» **Task requirements**:
Print all of the entries exactly, minus the pictures.

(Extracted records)
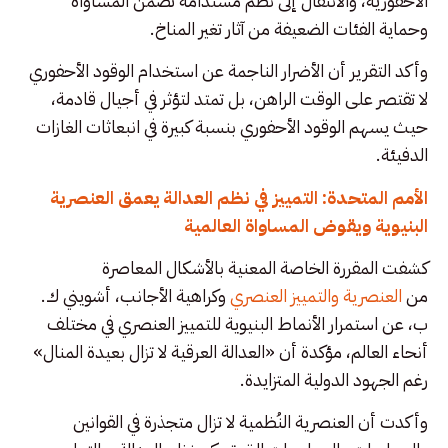
الأحفورية، والانتقال إلى نظم مستدامة تضمن المساواة
وحماية الفئات الضعيفة من آثار تغير المناخ.
وأكد التقرير أن الأضرار الناجمة عن استخدام الوقود الأحفوري
لا تقتصر على الوقت الراهن، بل تمتد لتؤثر في أجيال قادمة،
حيث يسهم الوقود الأحفوري بنسبة كبيرة في انبعاثات الغازات
الدفيئة.
الأمم المتحدة: التمييز في نظم العدالة يعمق العنصرية
البنيوية ويقوض المساواة العالمية
كشفت المقررة الخاصة المعنية بالأشكال المعاصرة
من
العنصرية والتمييز العنصري
وكراهية الأجانب، أشويني ك.
ب، عن استمرار الأنماط البنيوية للتمييز العنصري في مختلف
أنحاء العالم، مؤكدة أن «العدالة العرقية لا تزال بعيدة المنال»
رغم الجهود الدولية المتزايدة.
وأكدت أن العنصرية النُظمية لا تزال متجذرة في القوانين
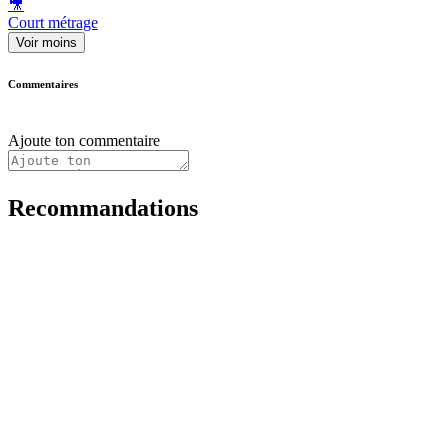
🎥
Court métrage
Voir moins
Commentaires
Ajoute ton commentaire
Recommandations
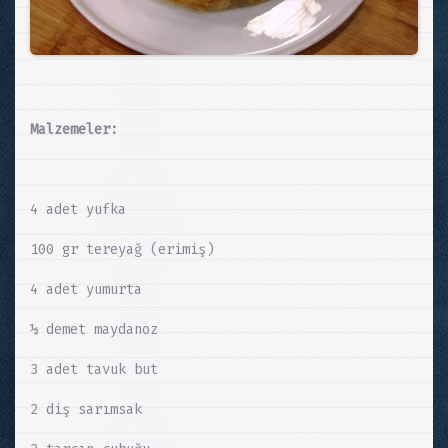
Malzemeler:
4 adet yufka
100 gr tereyağ (erimiş)
4 adet yumurta
½ demet maydanoz
3 adet tavuk but
2 diş sarımsak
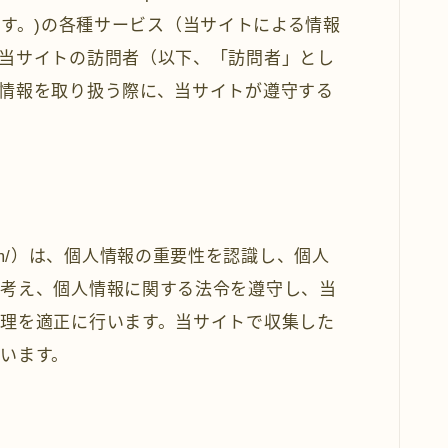
とします。)の各種サービス（当サイトによる情報
当サイトの訪問者（以下、「訪問者」とし
情報を取り扱う際に、当サイトが遵守する
-japan.com/）は、個人情報の重要性を認識し、個人
と考え、個人情報に関する法令を遵守し、当
理を適正に行います。当サイトで収集した
います。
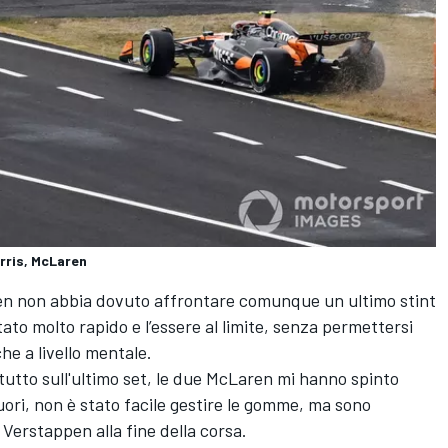
rris, McLaren
pen non abbia dovuto affrontare comunque un ultimo stint
tato molto rapido e l’essere al limite, senza permettersi
e a livello mentale.
tutto sull'ultimo set, le due McLaren mi hanno spinto
uori, non è stato facile gestire le gomme, ma sono
 Verstappen alla fine della corsa.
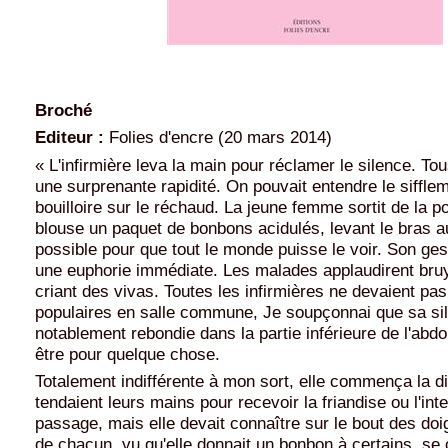
Broché
Editeur :
Folies d'encre (20 mars 2014)
« L'infirmière leva la main pour réclamer le silence. To
une surprenante rapidité. On pouvait entendre le sifflem
bouilloire sur le réchaud. La jeune femme sortit de la 
blouse un paquet de bonbons acidulés, levant le bras a
possible pour que tout le monde puisse le voir. Son ge
une euphorie immédiate. Les malades applaudirent br
criant des vivas. Toutes les infirmières ne devaient pas
populaires en salle commune, Je soupçonnai que sa sil
notablement rebondie dans la partie inférieure de l'abd
être pour quelque chose.
Totalement indifférente à mon sort, elle commença la di
tendaient leurs mains pour recevoir la friandise ou l'int
passage, mais elle devait connaître sur le bout des doigt
de chacun, vu qu'elle donnait un bonbon à certains, se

» **Response to this exercise**:
الأحفورية، والانتقال إلى نظم مستدامة تضمن المساواة
وحماية الفئات الضعيفة من آثار تغير المناخ.
وأكد التقرير أن الأضرار الناجمة عن استخدام الوقود الأحفوري
لا تقتصر على الوقت الراهن، بل تمتد لتؤثر في أجيال قادمة،
حيث يسهم الوقود الأحفوري بنسبة كبيرة في انبعاثات الغازات
الدفيئة.
الأمم المتحدة: التمييز في نظم العدالة يعمق العنصرية
البنيوية ويقوض المساواة العالمية
كشفت المقررة الخاصة المعنية بالأشكال المعاصرة
من
العنصرية والتمييز العنصري
وكراهية الأجانب، أشويني ك.
ب، عن استمرار الأنماط البنيوية للتمييز العنصري في مختلف
أنحاء العالم، مؤكدة أن «العدالة العرقية لا تزال بعيدة المنال»
رغم الجهود الدولية المتزايدة.
وأكدت أن العنصرية النُظمية لا تزال متجذرة في القوانين
🎥
Court métrage
Voir moins
Commentaires
Ajoute ton commentaire
Recommandations
Malzemeler:
4 adet yufka
100 gr tereyağ (erimiş)
4 adet yumurta
½ demet maydanoz
3 adet tavuk but
2 diş sarımsak
とします。)の各種サービス（当サイトによる情報
当サイトの訪問者（以下、「訪問者」とし
情報を取り扱う際に、当サイトが遵守する
-japan.com/）は、個人情報の重要性を認識し、個人
と考え、個人情報に関する法令を遵守し、当
理を適正に行います。当サイトで収集した
います。
rris, McLaren
pen non abbia dovuto affrontare comunque un ultimo stint
tato molto rapido e l’essere al limite, senza permettersi
e a livello mentale.
tutto sull'ultimo set, le due McLaren mi hanno spinto
uori, non è stato facile gestire le gomme, ma sono
 Verstappen alla fine della corsa.
Broché
Editeur :
Folies d'encre (20 mars 2014)
« L'infirmière leva la main pour réclamer le silence. To
une surprenante rapidité. On pouvait entendre le sifflem
bouilloire sur le réchaud. La jeune femme sortit de la 
blouse un paquet de bonbons acidulés, levant le bras a
possible pour que tout le monde puisse le voir. Son ge
une euphorie immédiate. Les malades applaudirent br
criant des vivas. Toutes les infirmières ne devaient pas
populaires en salle commune, Je soupçonnai que sa sil
notablement rebondie dans la partie inférieure de l'abd
être pour quelque chose.
Totalement indifférente à mon sort, elle commença la di
tendaient leurs mains pour recevoir la friandise ou l'int
passage, mais elle devait connaître sur le bout des doigt
de chacun, vu qu'elle donnait un bonbon à certains, se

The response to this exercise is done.